> [Exercise]
Put the text lines of the rows below into a JSON list of strings, with one string per line and no blank lines. Leave out the pictures.

Chart comprehension data
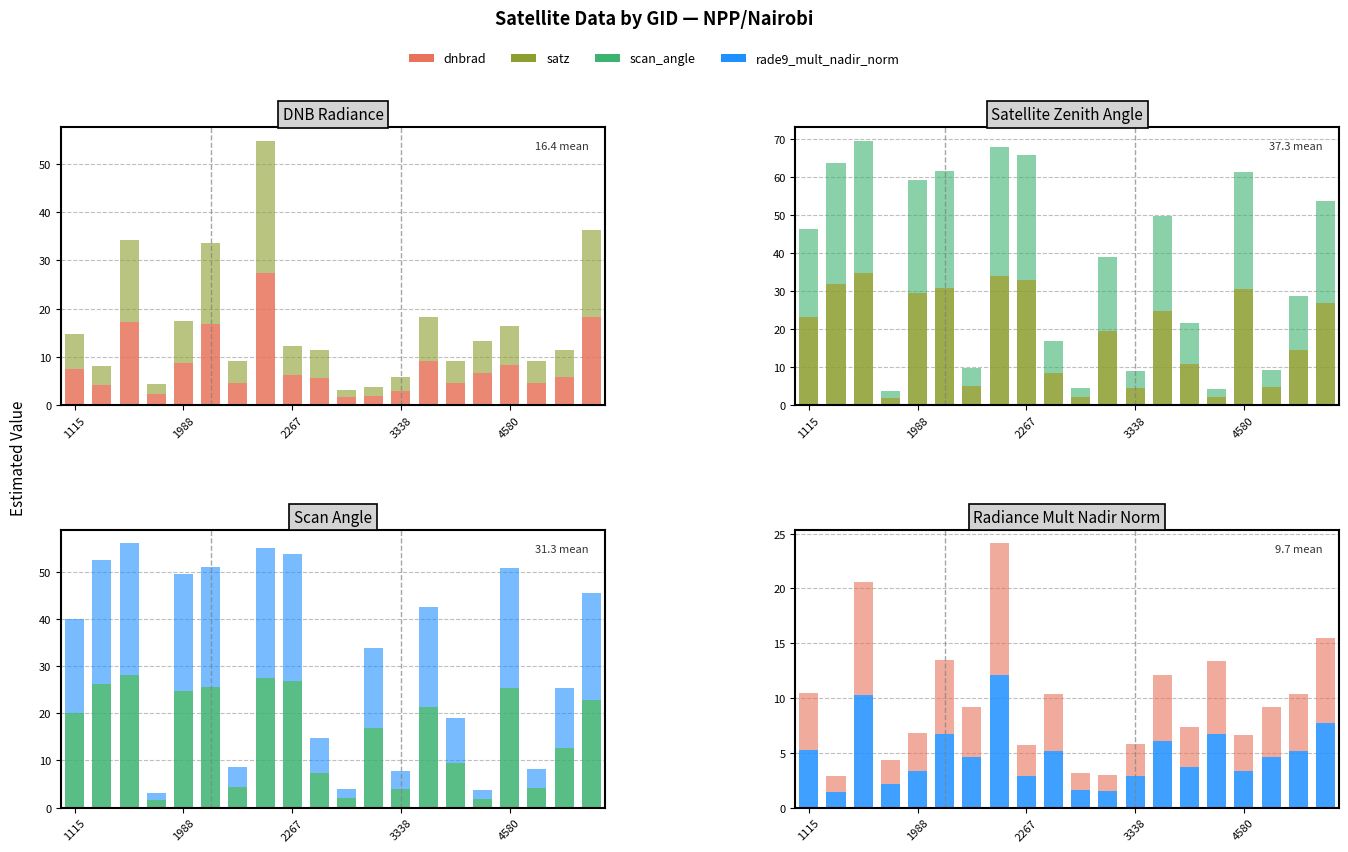

Which category has the lowest value in the satz series?

1925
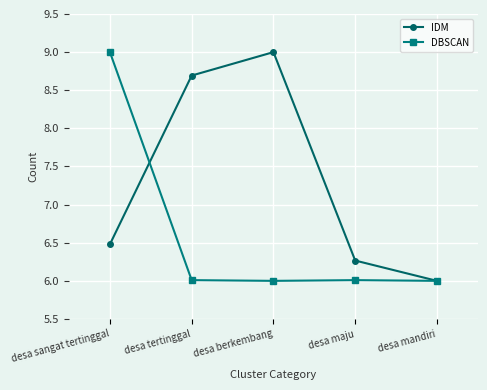

What is the label of the 2nd point from the left?

desa tertinggal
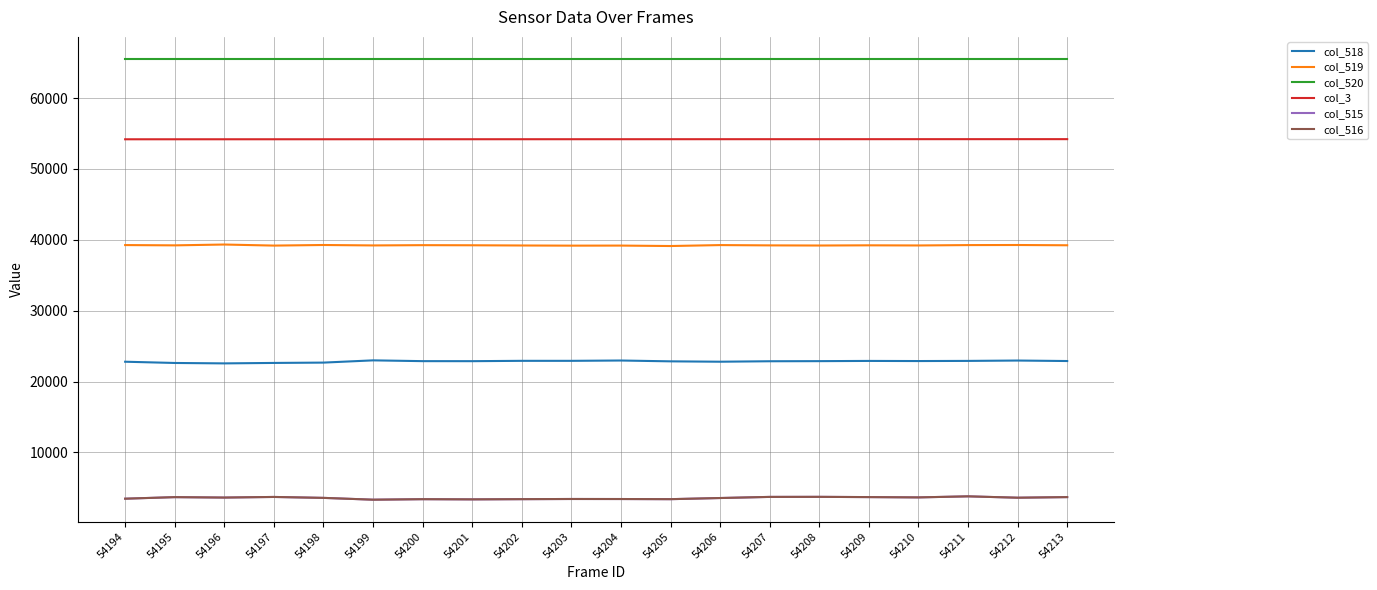

The value of col_520 at 54213 is 13275. True or false?

False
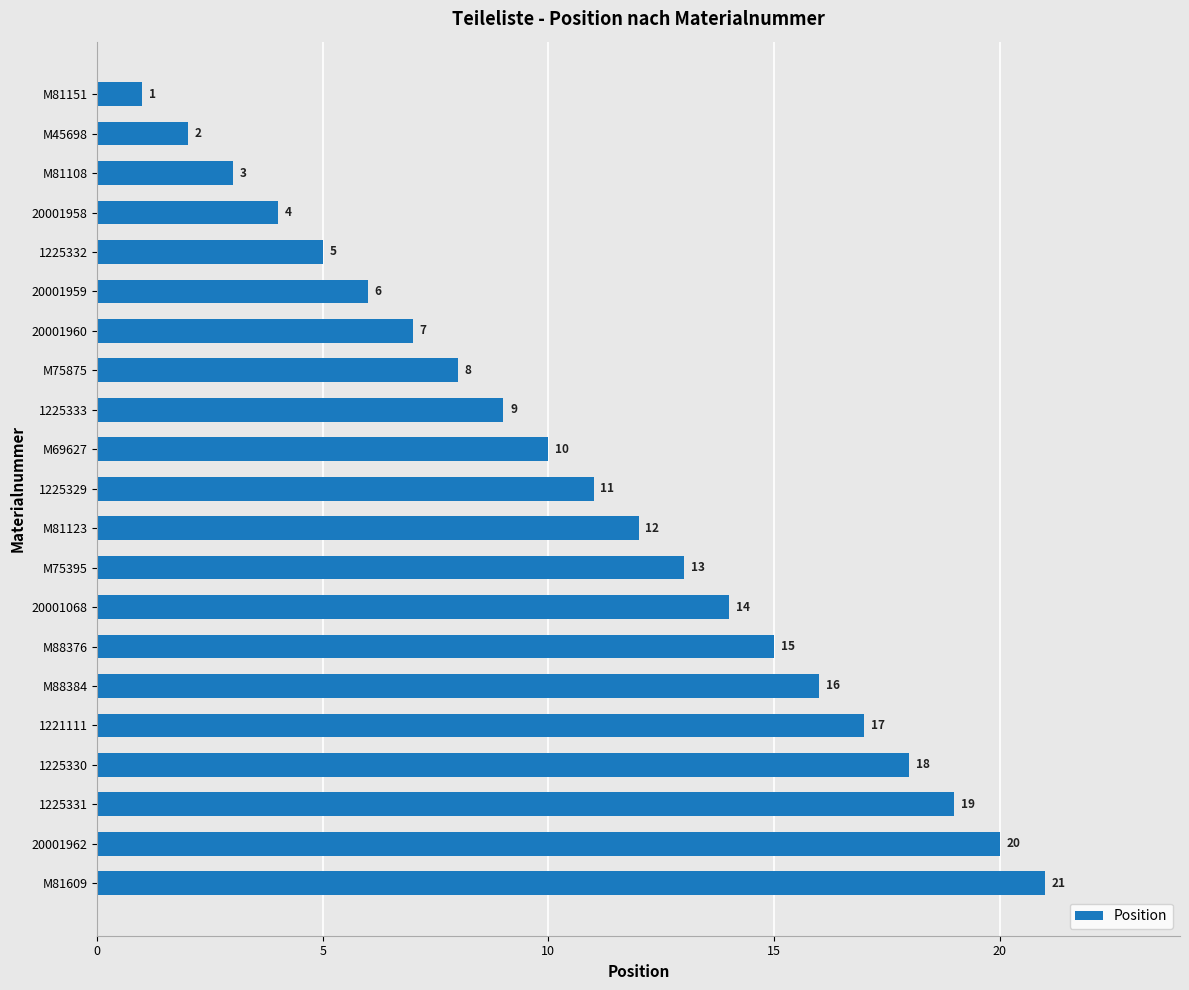

What is the smallest value displayed?

1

> [Exercise response]
[
  "Which category has the lowest value in the satz series?",
  "1925",
  "What is the label of the 2nd point from the left?",
  "desa tertinggal",
  "The value of col_520 at 54213 is 13275. True or false?",
  "False",
  "What is the smallest value displayed?",
  "1"
]